The big question now is what happens to Venezuela's revolution. The New York Times reports that Chávez leaves a country bitterly divided.
The constitution calls for new elections within 30 days of the president's death. The Times explains:
"The election is likely to pit Mr. Maduro, whom Mr. Chávez designated as his political successor, against Henrique Capriles Radonski, a young state governor who lost to Mr. Chávez in a presidential election in October.
"But there has been heated debate in recent months over clashing interpretations of the constitution, in light of Mr. Chávez's illness, and it is impossible to predict how the post-Chávez transition will proceed. Mr. Chávez was given a diagnosis of cancer in June 2011, but throughout his treatment he kept many details about his illness secret, refusing to say what kind of cancer he had or where in his body it occurred. He had three operations from June 2011 to February 2012, as well as chemotherapy and radiation treatment, but the cancer kept coming back. The surgery and most other treatments were done in Cuba."

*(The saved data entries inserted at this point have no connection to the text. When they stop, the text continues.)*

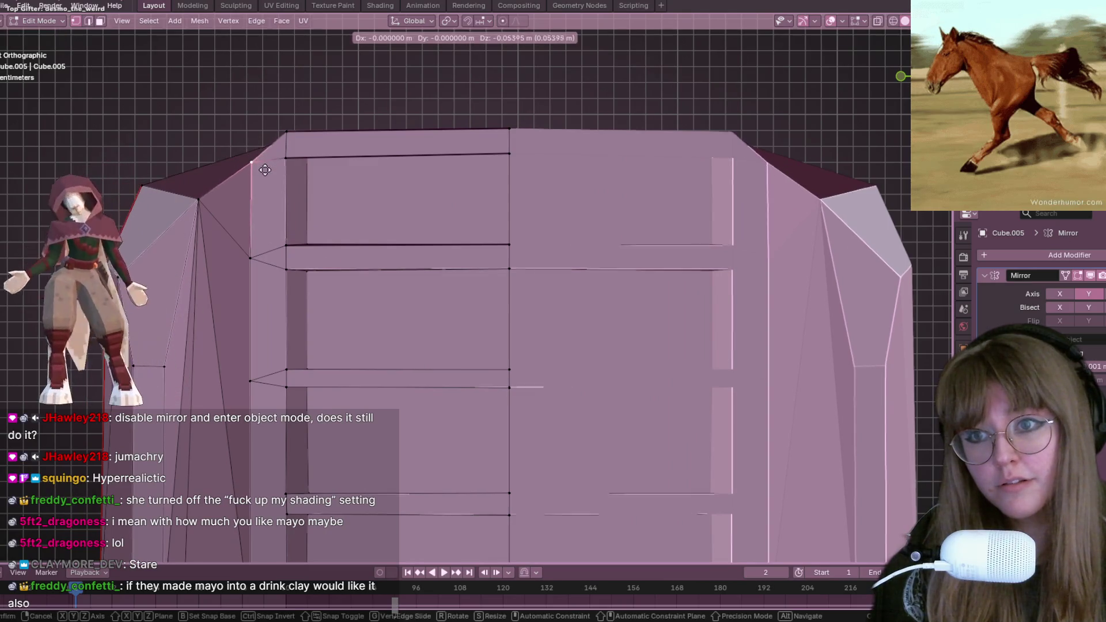
{"action": "left_click", "coordinate": [265, 173]}
{"action": "mouse_move", "coordinate": [265, 172]}
{"action": "middle_mouse_down"}
{"action": "mouse_move", "coordinate": [354, 195]}
{"action": "mouse_move", "coordinate": [321, 165]}
{"action": "mouse_move", "coordinate": [367, 214]}
{"action": "mouse_move", "coordinate": [323, 153]}
{"action": "mouse_move", "coordinate": [301, 202]}
{"action": "mouse_move", "coordinate": [316, 203]}
{"action": "middle_mouse_up"}
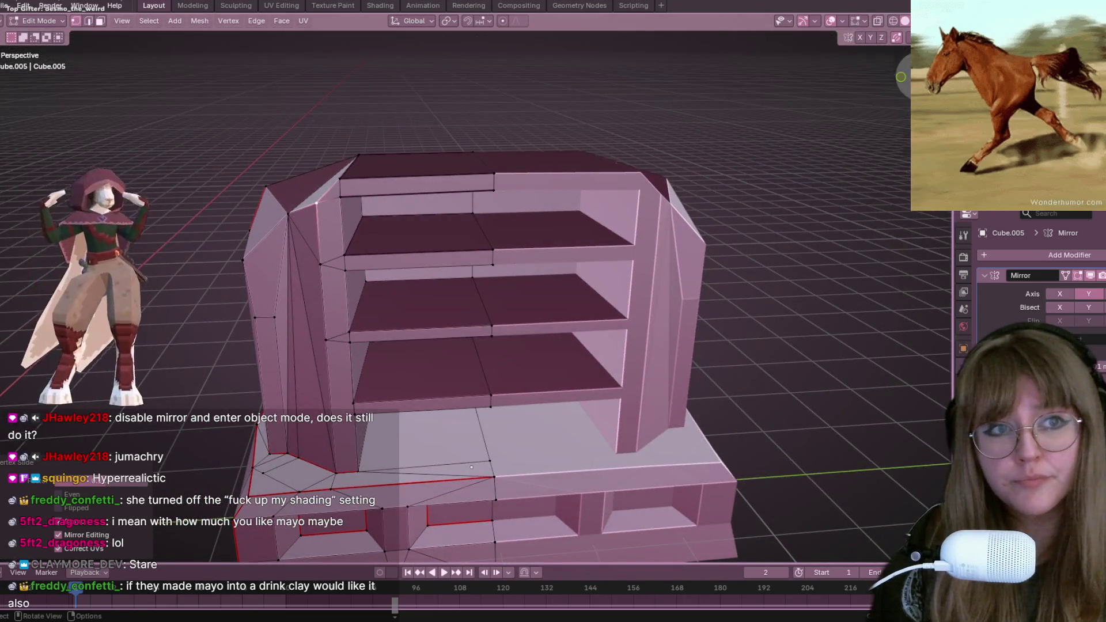
Step: Orbit around the cabinet to inspect the angled sides, returning to a straight front view
{"action": "key", "text": "KP_1"}
{"action": "scroll", "coordinate": [450, 291], "scroll_direction": "down", "scroll_amount": 3}
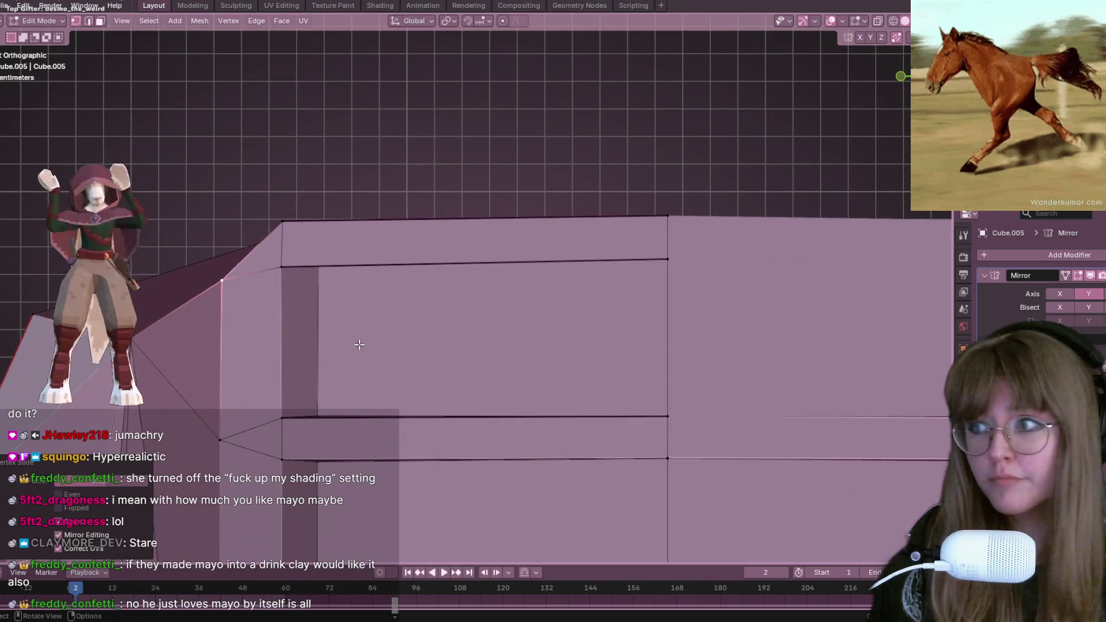
{"action": "scroll", "coordinate": [358, 345], "scroll_direction": "down", "scroll_amount": 4}
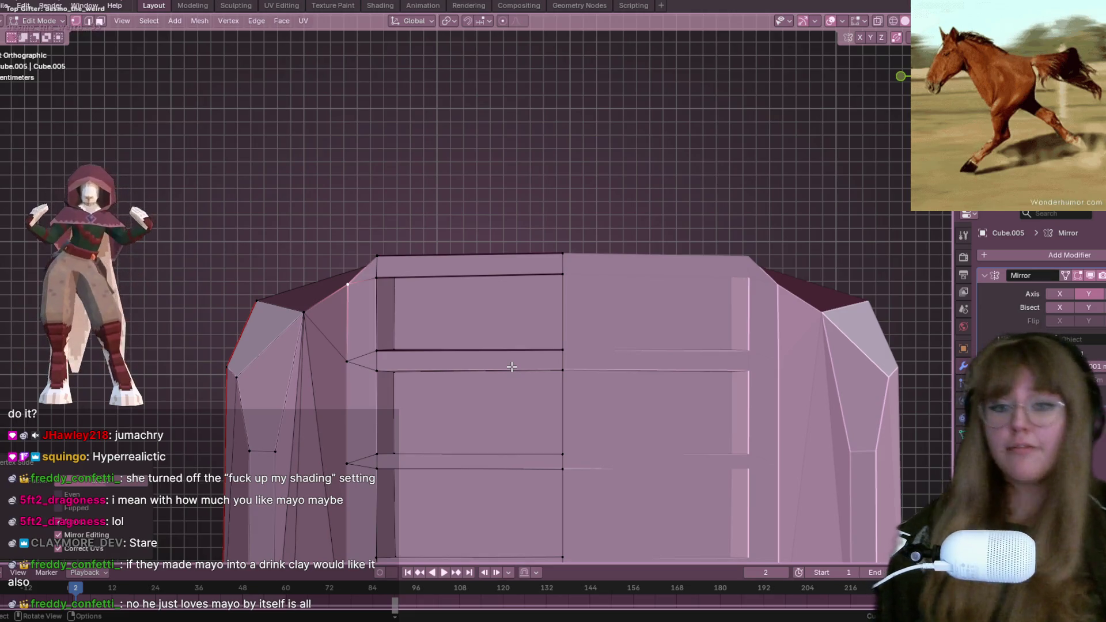
{"action": "middle_click_drag", "start_coordinate": [432, 283], "coordinate": [498, 272]}
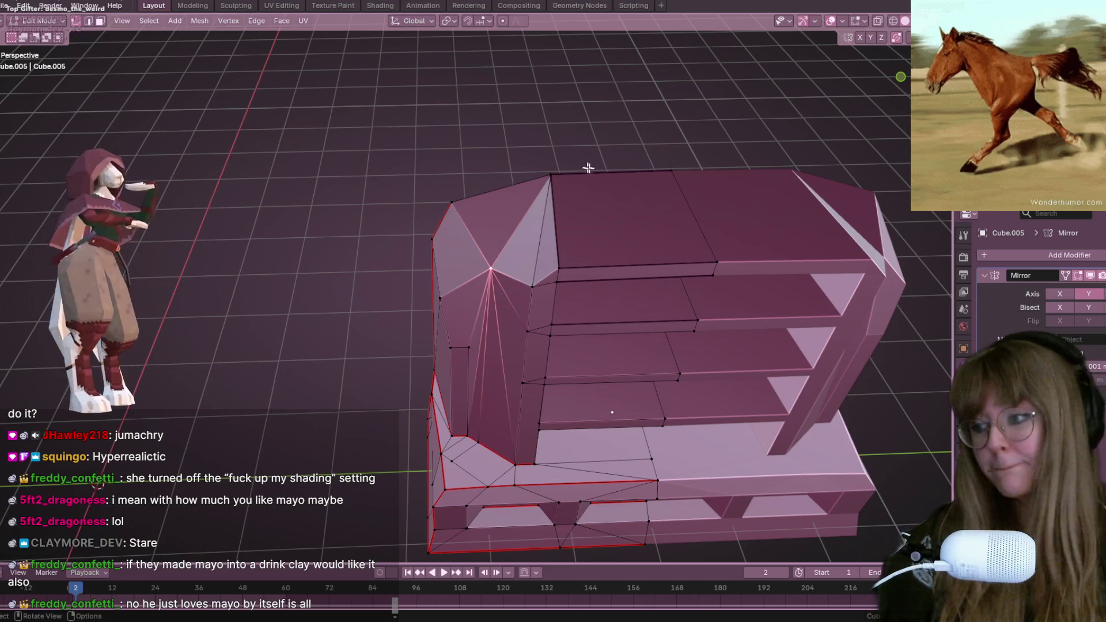
{"action": "mouse_move", "coordinate": [581, 330]}
{"action": "middle_mouse_down"}
{"action": "mouse_move", "coordinate": [659, 200]}
{"action": "mouse_move", "coordinate": [694, 109]}
{"action": "mouse_move", "coordinate": [634, 286]}
{"action": "mouse_move", "coordinate": [638, 197]}
{"action": "mouse_move", "coordinate": [642, 237]}
{"action": "mouse_move", "coordinate": [728, 237]}
{"action": "mouse_move", "coordinate": [647, 240]}
{"action": "mouse_move", "coordinate": [599, 201]}
{"action": "mouse_move", "coordinate": [539, 218]}
{"action": "mouse_move", "coordinate": [576, 301]}
{"action": "mouse_move", "coordinate": [573, 293]}
{"action": "middle_mouse_up"}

Update at 5:34 p.m. ET. Chávez's Legacy:
We've now posted a full obituary for Chávez. NPR's Juan Forero writes that Chávez was certainly a leader with an "outsized personality."
But what did his transition of Venezuela into socialism really accomplish for the country? Forero writes:
"Chavez, who ruled Venezuela from 1999 until his death Tuesday, was not able to turn the country's oil wealth into broad-based prosperity. At various times, the country experienced high inflation, food shortages and many other economic problems.
"On the international stage, the countries that followed Venezuela's lead were some of Latin America's poorest and least influential. Chavez maintained fervent supporters throughout his rule. But in the end Venezuela was, in some ways, worse off than when Chavez began."